An Frau Milderhauptmann

Hast du das Leben als Theaterproben
Vielleicht erkannt; dann freilich scheint dir matt
Der bretterne Triumph, zu gut zum Loben
Bist du dann wohl des Erdenbeifalls satt;
Nicht hilft dir's, wird der Vorhang dort gehoben,
Daß man dich hier herausgerufen hat;
Hier gilt heraus, dort gilt herein gerufen,
Diesseit'ge Gipfel sind jenseit'ge Stufen.

Drum zürne nicht, mein Lob geht dich nichts an,
Es mag dir wohl gefallen oder schlecht,
Nicht was du selbst, was Gott an dir getan,
Das rührte mich so tief, das war mir recht.
Der Himmel weiß, ich bin nicht untertan
Dem trillernden agierenden Geschlecht,
Ich muß die meisten lauter Schuld beschuld'gen
Um deines Genius Zucht und Huld zu huld'gen.
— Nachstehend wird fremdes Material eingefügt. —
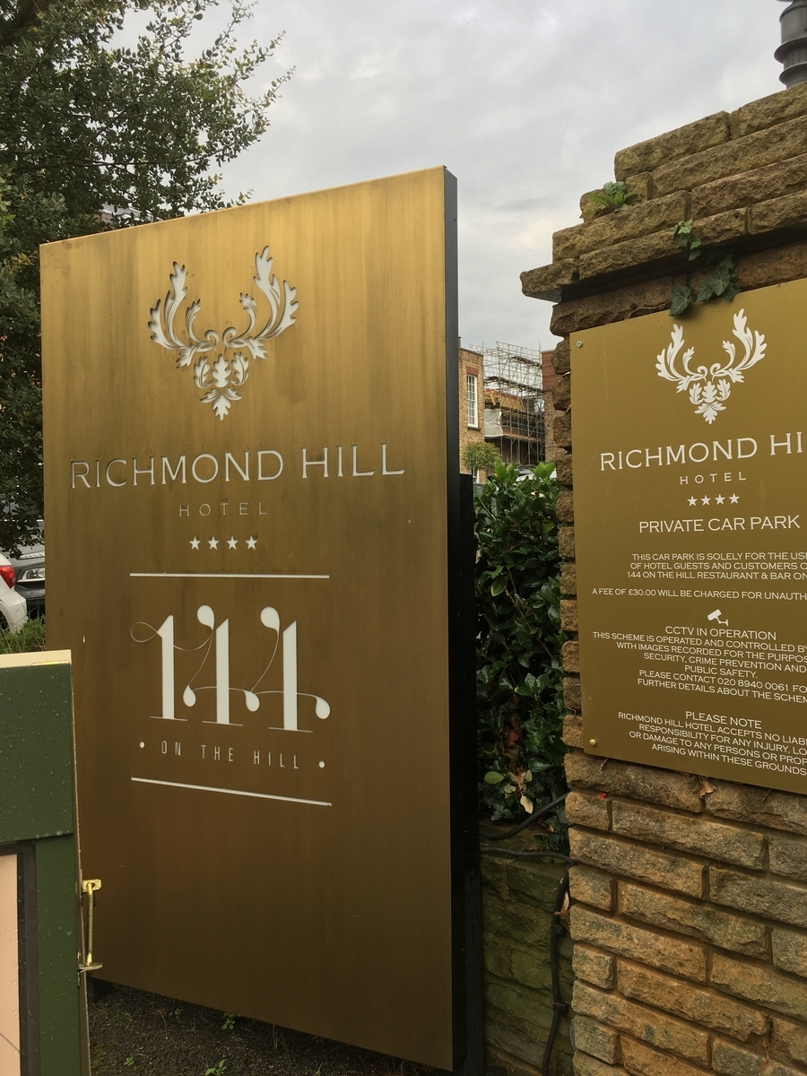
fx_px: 901
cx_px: 404
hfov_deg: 48.2
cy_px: 538
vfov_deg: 61.7
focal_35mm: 29
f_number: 2.2
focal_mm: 4.15
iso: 25
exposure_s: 1/141
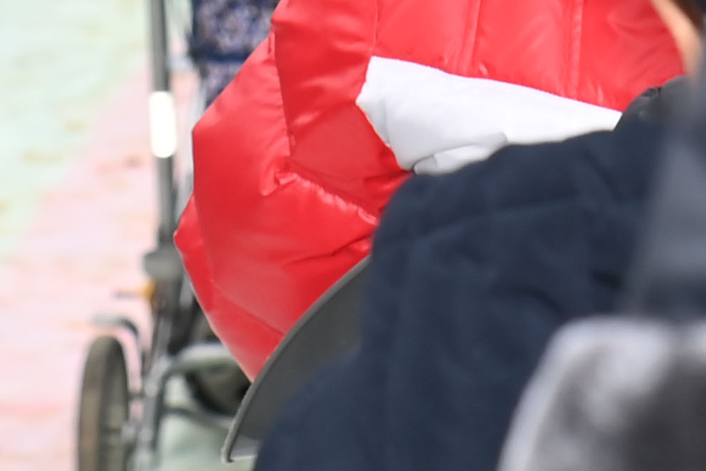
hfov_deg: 4.3
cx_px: 47
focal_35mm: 481
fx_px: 9432
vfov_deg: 2.8
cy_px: -733
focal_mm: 86
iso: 400
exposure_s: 1/320
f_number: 7.1
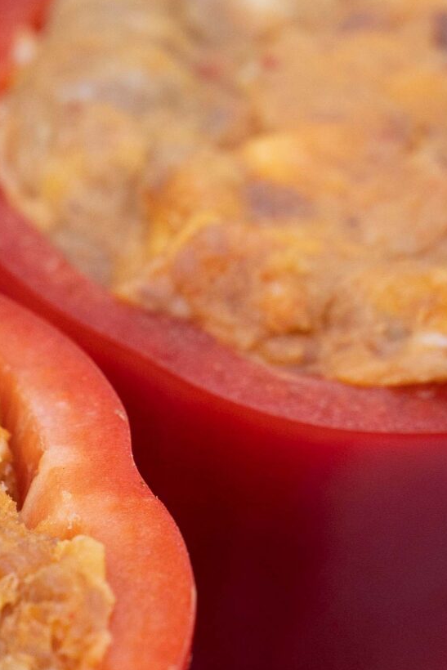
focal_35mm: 172
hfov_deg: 7.9
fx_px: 3202
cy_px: 468
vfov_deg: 11.9
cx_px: -199
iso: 200
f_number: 6.3
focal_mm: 49
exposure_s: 1/640
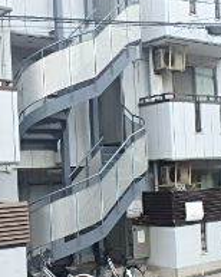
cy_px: 207
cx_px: 92
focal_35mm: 68
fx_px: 557
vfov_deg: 27.6
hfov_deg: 22.4
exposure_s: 1/125
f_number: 3.5
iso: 125
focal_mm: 3.7
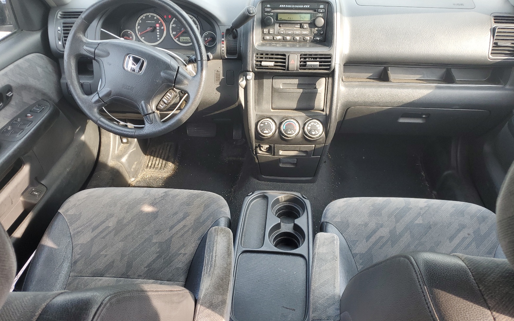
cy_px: 170
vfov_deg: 44.5
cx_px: 254
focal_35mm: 28
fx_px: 392
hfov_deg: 66.5
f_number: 1.5
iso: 50
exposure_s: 1/123
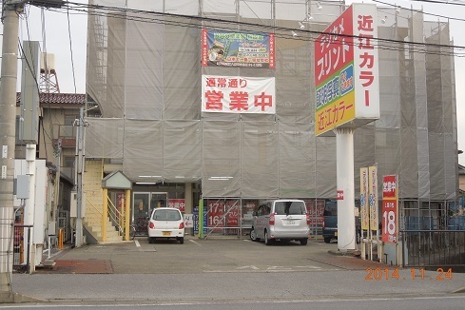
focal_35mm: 51
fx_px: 659
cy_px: 134
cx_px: 236
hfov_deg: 38.9
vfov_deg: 26.5
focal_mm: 8.7
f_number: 4
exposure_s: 1/100
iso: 100
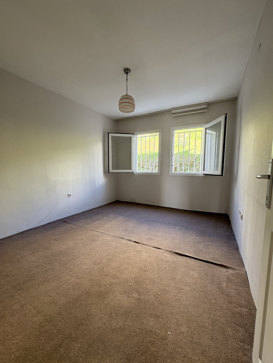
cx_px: 136
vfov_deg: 102.1
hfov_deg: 85.7
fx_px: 147
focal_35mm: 14
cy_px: 182
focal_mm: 2.22
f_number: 2.2
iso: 250
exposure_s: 1/88
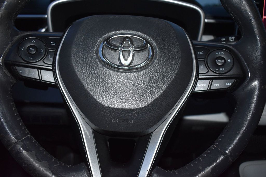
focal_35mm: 33
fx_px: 244
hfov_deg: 57.2
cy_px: 88
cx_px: 133
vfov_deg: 39.9
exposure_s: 1/60
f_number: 3.8
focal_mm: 22
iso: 1100
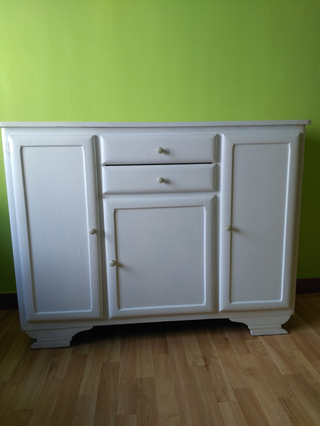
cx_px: 160
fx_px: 345
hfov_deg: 49.7
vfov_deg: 63.4
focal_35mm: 28
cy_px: 213
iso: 111
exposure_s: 1/33
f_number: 2
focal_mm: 2.96
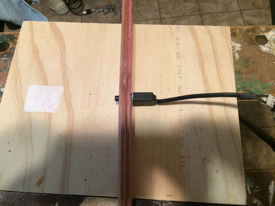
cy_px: 103
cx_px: 138
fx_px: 230
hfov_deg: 61.7
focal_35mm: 29
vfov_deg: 48.2
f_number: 2.2
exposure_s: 1/30
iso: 125
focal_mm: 4.15
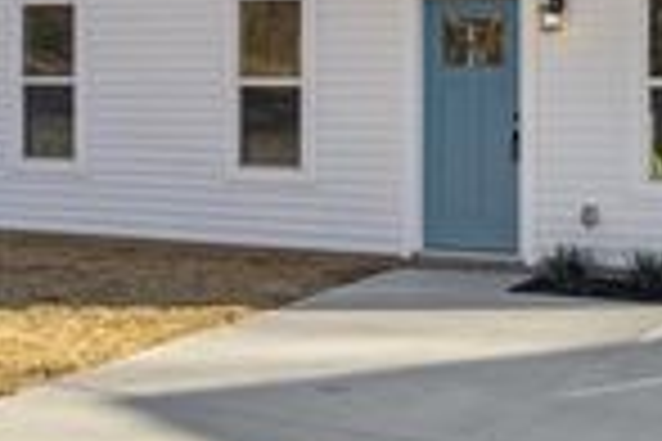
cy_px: -187
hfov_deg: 26.8
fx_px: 1379
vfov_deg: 16.8
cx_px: 468
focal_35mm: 75
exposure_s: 1/125
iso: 100
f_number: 2.8
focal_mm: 8.4
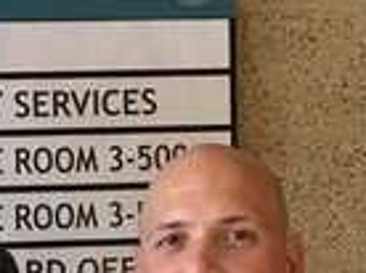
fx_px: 1245
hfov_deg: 16.2
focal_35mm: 118
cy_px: 363
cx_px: -53
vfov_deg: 12.1
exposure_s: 1/15
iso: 320
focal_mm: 4.15
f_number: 2.2
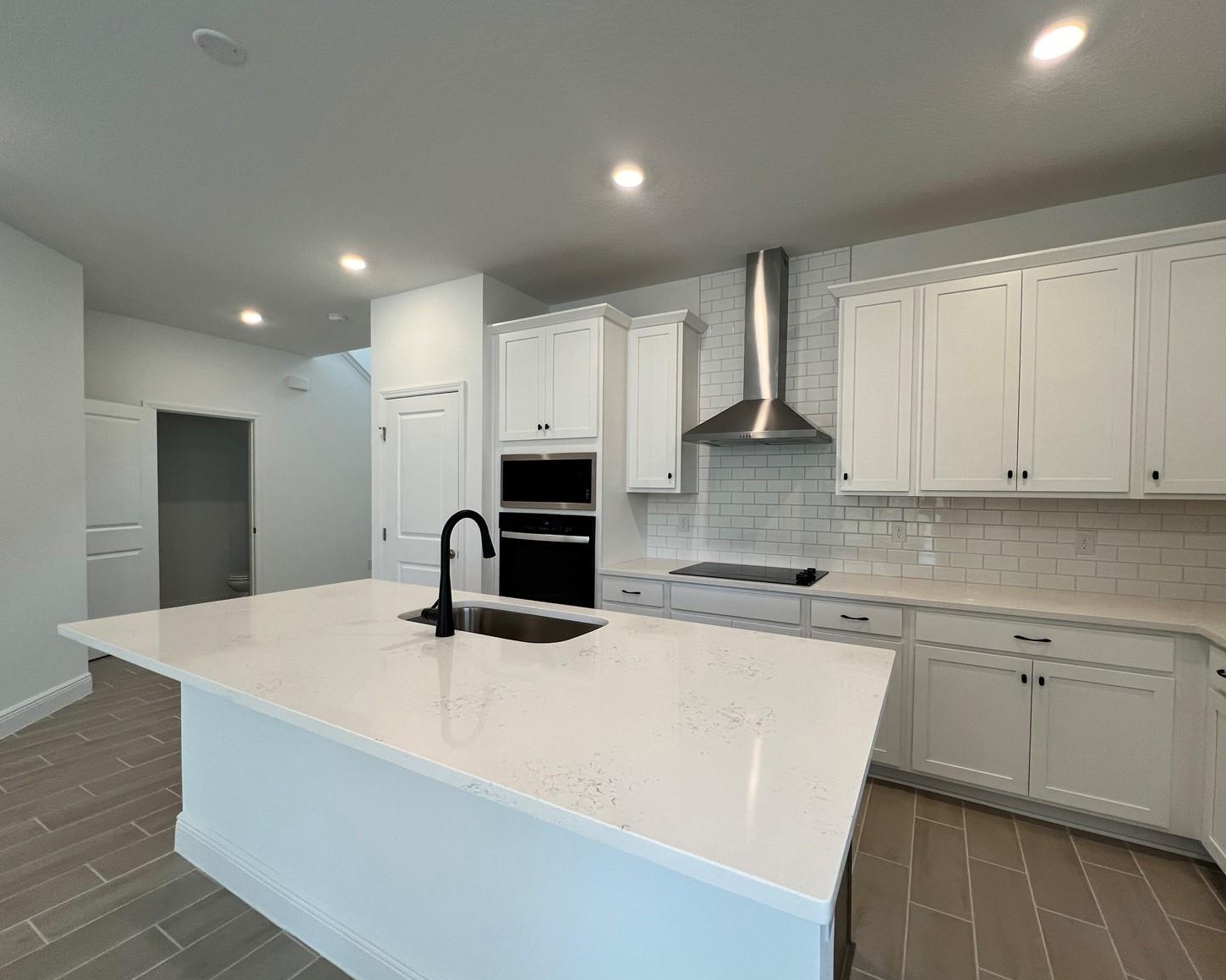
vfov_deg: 88.0
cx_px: 637
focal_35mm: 14
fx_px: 508
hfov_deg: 100.7
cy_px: 499
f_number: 1.8
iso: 125
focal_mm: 1.57
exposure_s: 1/120
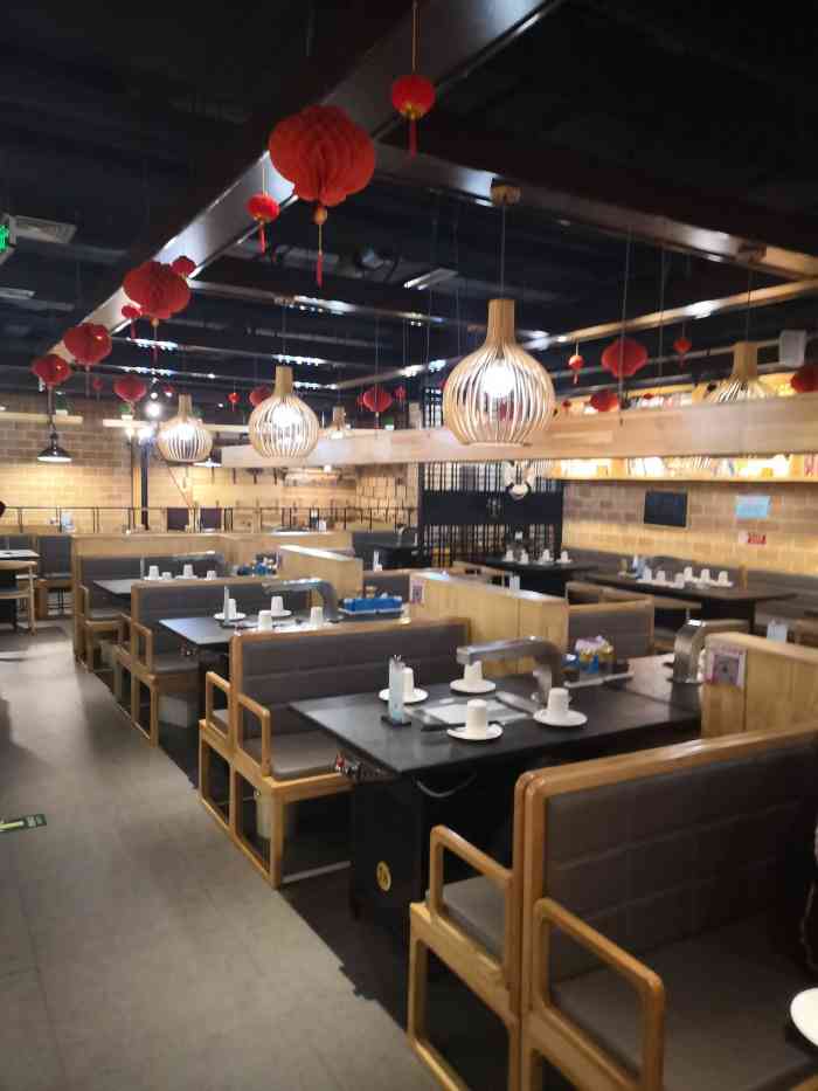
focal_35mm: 26
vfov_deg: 67.3
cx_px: 409
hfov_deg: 53.1
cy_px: 546
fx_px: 819
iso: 800
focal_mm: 4.75
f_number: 1.8
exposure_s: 1/50
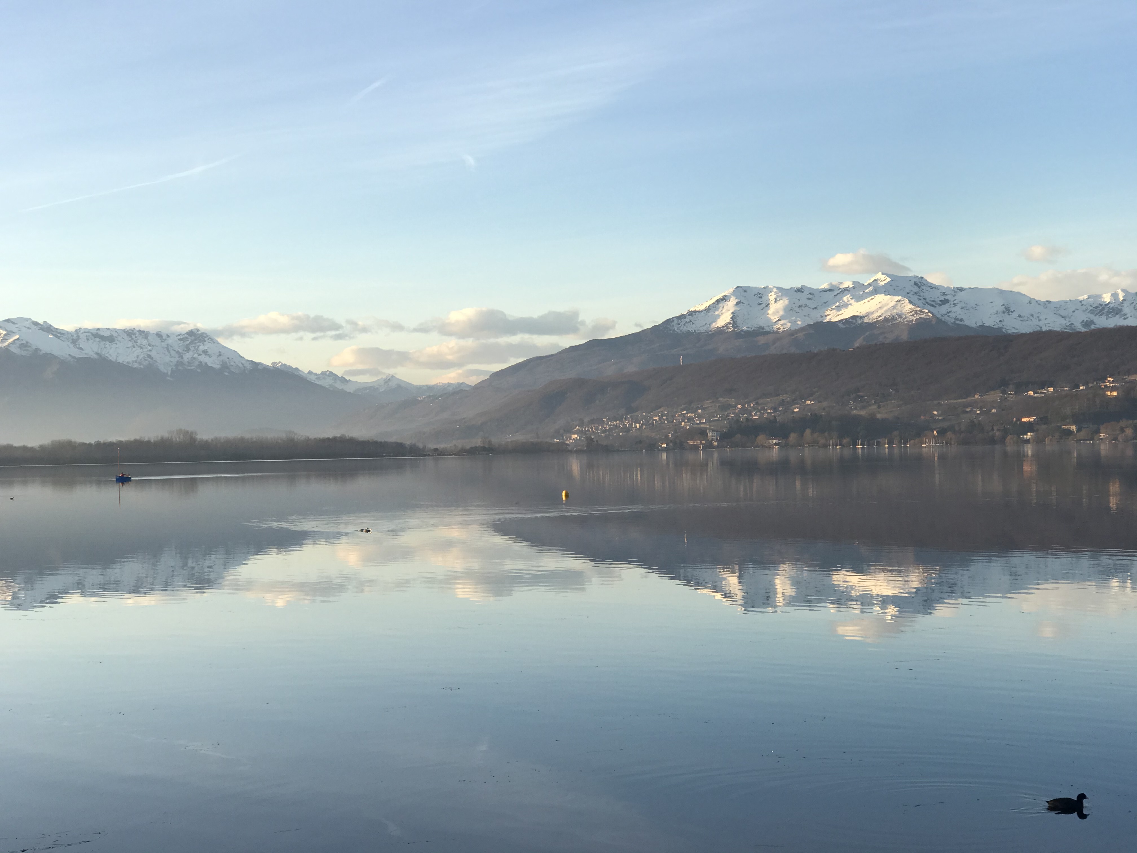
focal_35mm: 57
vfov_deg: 25.7
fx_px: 1872
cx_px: 568
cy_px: 426
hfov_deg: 33.8
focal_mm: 6.6
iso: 20
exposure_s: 1/253
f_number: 2.8
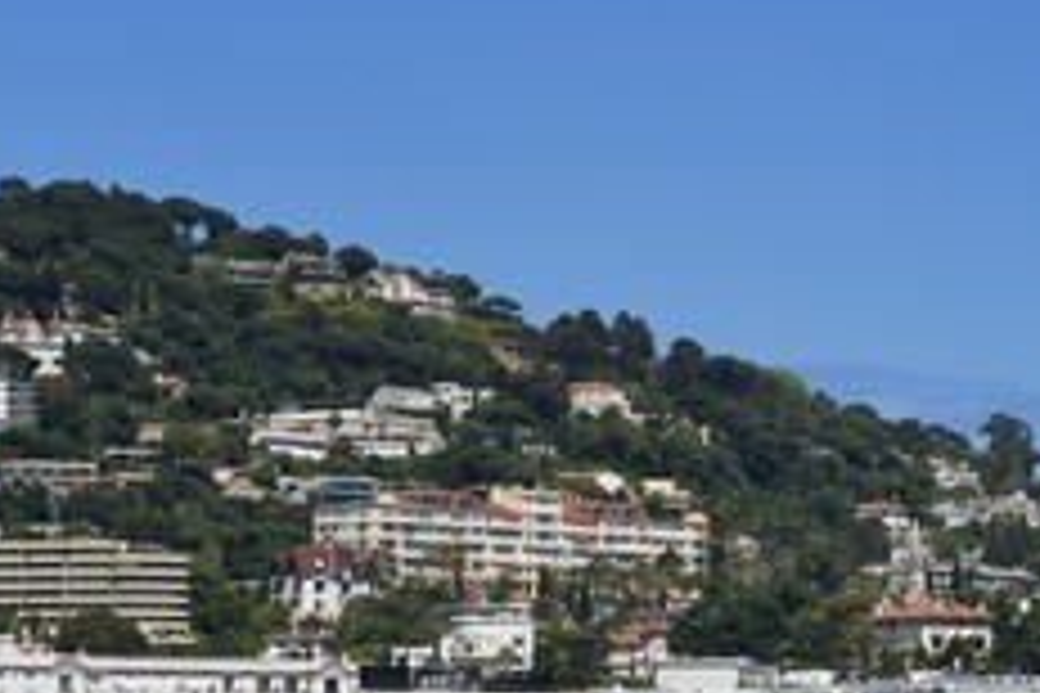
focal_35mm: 282
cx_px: 675
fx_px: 8146
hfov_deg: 7.3
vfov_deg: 4.9
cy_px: 616
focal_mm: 155
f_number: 10
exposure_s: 1/500
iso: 200
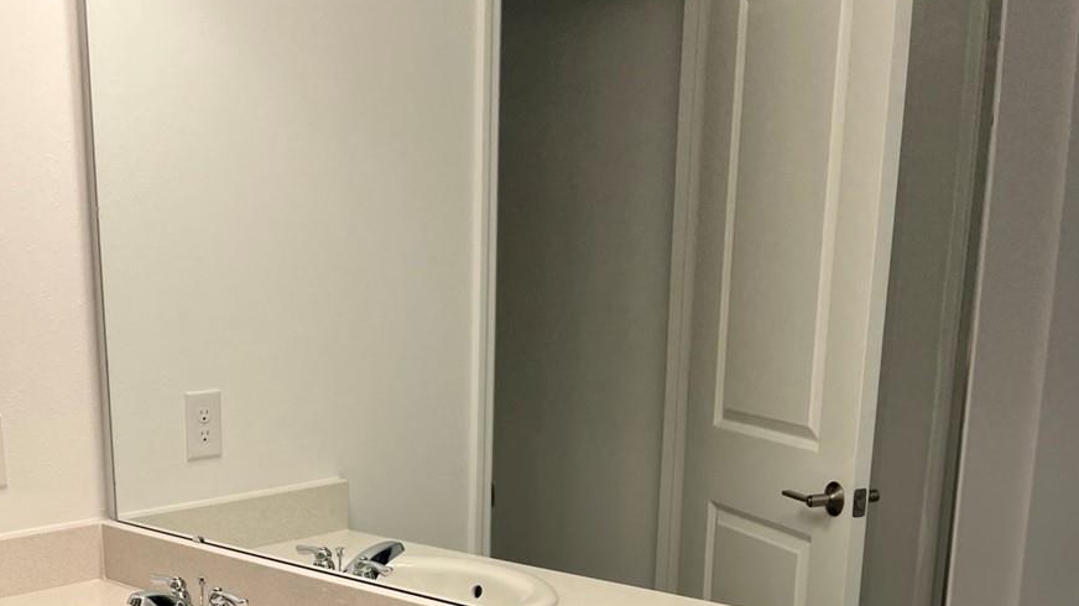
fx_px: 1487
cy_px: 686
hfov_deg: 38.3
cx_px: 209
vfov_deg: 21.7
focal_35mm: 52
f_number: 1.6
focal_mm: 5.1
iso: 32
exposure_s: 1/120
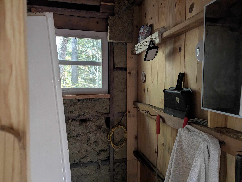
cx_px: 121
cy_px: 91
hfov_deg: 71.5
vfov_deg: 56.9
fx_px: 168
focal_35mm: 24
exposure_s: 1/65.2
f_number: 1.85
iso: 255
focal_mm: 6.81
Bisarrheit wär' Pizarro der Tyrann,
Der uns Beethoven, Herrn der tiefern Kunst,
Gefangen hielte gleich dem Florestan?
Nein Schlendrian und Neid um Brettergunst
Verdrängten ihn; doch alten Leierbann
Brach nicht vergebens seine heil'ge Brunst;
Dir Fesseln und der Menge Taubheit springen,
Sie hört ihn milder als Fidelio singen.

Wem so sein Lied aus milder Brust erklingt,
Wär's nur ein Trostquell, der aus Kerkerswand
Der Zeit durch milder Muse Zauber springt
Dess' Durst kredenzet milder Engel Hand,
Den Becher, daß er selig Töne trinkt,
Ich sage selig, weil er an dem Rand
Des Klangpokals mit Lust berührt die Stelle,
Wo milder Huldin Lippe zutrank Trostes Quelle.